» Supplied information:
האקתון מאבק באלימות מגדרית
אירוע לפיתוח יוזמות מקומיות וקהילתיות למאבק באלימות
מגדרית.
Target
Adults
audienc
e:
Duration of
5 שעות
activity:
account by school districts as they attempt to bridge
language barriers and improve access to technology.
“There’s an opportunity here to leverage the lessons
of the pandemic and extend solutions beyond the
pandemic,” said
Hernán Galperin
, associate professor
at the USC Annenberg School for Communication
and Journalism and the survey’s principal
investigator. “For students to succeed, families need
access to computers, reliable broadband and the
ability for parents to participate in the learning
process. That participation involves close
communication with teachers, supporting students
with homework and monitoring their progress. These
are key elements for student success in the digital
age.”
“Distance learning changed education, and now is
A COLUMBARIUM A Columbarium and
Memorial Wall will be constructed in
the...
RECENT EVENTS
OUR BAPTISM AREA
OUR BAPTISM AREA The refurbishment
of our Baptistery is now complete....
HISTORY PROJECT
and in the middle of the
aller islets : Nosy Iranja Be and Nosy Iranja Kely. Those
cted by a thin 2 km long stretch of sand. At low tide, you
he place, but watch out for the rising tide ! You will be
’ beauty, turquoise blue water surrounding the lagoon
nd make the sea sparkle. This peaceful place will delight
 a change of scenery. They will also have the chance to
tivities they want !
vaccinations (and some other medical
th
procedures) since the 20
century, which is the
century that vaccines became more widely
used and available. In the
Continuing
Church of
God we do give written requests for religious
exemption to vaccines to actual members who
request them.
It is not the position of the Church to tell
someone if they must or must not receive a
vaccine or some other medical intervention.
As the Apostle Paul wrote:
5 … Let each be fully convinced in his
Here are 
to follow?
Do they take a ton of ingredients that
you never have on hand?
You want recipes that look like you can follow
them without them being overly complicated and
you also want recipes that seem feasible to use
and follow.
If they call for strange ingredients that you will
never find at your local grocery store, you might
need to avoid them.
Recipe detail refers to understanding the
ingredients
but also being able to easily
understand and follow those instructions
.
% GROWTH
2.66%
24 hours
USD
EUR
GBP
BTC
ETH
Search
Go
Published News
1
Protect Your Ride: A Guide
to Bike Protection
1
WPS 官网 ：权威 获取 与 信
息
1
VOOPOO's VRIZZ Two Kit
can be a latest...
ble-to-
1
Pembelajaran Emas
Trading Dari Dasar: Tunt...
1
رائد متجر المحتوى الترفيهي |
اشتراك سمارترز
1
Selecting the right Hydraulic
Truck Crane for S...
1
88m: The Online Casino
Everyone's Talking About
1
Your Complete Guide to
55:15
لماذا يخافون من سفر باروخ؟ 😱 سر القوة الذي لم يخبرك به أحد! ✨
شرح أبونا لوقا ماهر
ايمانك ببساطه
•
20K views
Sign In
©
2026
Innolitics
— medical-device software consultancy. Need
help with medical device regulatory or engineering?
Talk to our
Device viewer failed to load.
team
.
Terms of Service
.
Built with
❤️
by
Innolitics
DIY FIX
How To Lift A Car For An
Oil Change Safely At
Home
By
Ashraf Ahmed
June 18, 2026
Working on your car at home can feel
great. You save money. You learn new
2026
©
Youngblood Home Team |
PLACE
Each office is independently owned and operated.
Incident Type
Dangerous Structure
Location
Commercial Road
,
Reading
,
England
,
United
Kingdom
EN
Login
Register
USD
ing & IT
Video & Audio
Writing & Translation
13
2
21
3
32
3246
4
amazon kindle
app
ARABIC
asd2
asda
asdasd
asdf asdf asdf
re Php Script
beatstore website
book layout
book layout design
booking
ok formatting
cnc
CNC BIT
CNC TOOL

» Exercise aim: Where the word "medical" shows up in a line of the entries above, copy that line.

» Written solution:
vaccinations (and some other medical
vaccine or some other medical intervention.
— medical-device software consultancy. Need
help with medical device regulatory or engineering?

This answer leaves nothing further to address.